# Circle homography

I'm attending a 3d-graphics course and I want to figure out which homograpic transformations conserve a circle's equation.

The circle's equation is given as:

Circle = $x^2 + y^2 + Ax + By + C = 0$

So in an effort to find out some transformations, I though about creating a matrix

$H=\big( \matrix{h_1 & h_2 & h_3 \\h_4 & h_5 & h_6\\ h_7 & h_8 & h_9}\big)$

and then do right side multiplication with Circle, i.e $H*Circle=Circle*H=Circle$

But I am having a problem figuring out how to multiply the equation with H

Any ideas? Maybe I'm looking at it the wrong way, and there is a simpler solution out there?
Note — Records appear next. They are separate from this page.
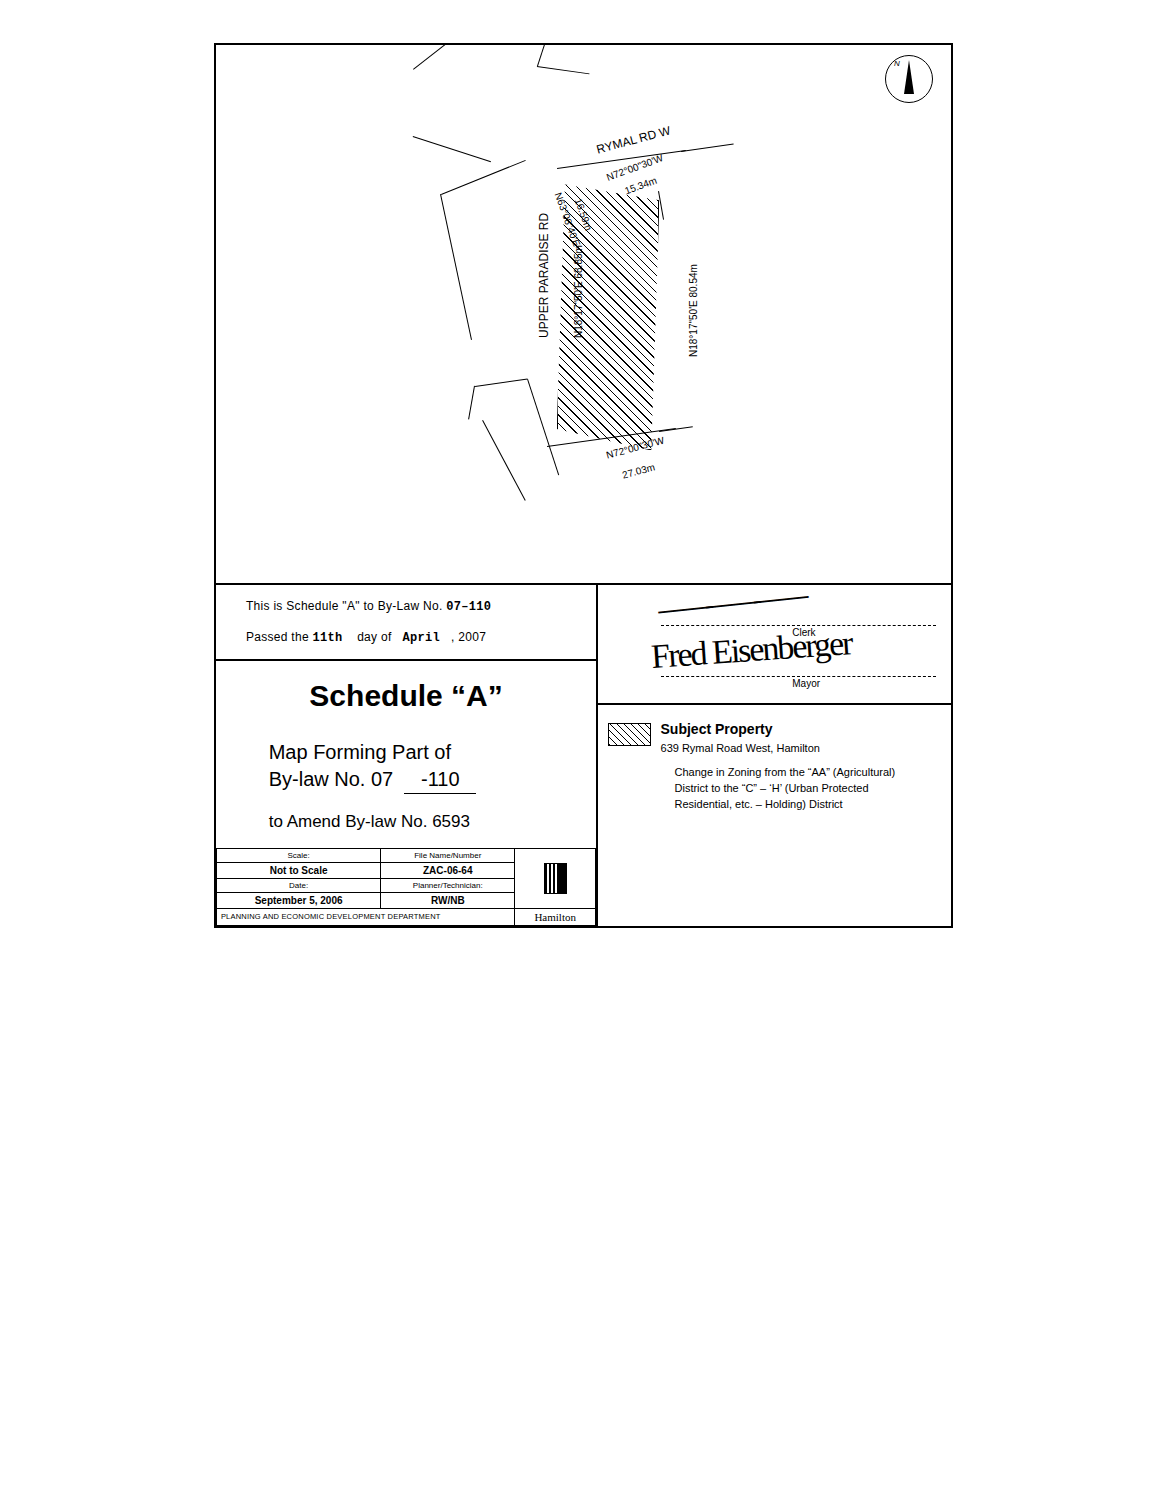N
RYMAL RD W N72°00"30'W 15.34m N63°08"40'E 16.59m N18°17"50'E 68.85m N18°17"50'E 80.54m UPPER PARADISE RD N72°00"30'W 27.03m
This is Schedule "A" to By-Law No. 07–110
Passed the 11th day of April , 2007
Schedule “A”
Map Forming Part of
By-law No. 07 -110
to Amend By-law No. 6593
———
Clerk Fred Eisenberger
Mayor
Subject Property 639 Rymal Road West, Hamilton
Change in Zoning from the “AA” (Agricultural)
District to the “C” – ‘H’ (Urban Protected
Residential, etc. – Holding) District
| Scale: | File Name/Number | |
| Not to Scale | ZAC-06-64 |
| Date: | Planner/Technician: |
| September 5, 2006 | RW/NB |
| PLANNING AND ECONOMIC DEVELOPMENT DEPARTMENT | Hamilton |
$$\mathbf{x}^T \mathbf{Q} \mathbf{x}=0$$
$$\mathbf{Q}$$ is a 3x3 matrix encoding your $$A$$, $$B$$ and $$C$$ (see wikipedia for details).
Under the point homography $$\mathbf{x}^{\prime}=\mathbf{H}\mathbf{x}$$ a conic $$\mathbf{Q}$$ transforms to $$\mathbf{Q}^{\prime}=\mathbf{H}^{-T}\mathbf{Q}\mathbf{H}^{−1}$$. See for example Algorithms for computing a planar homography from conics in correspondence by Juho Kannala, Mikko Salo, and Janne Heikkilä.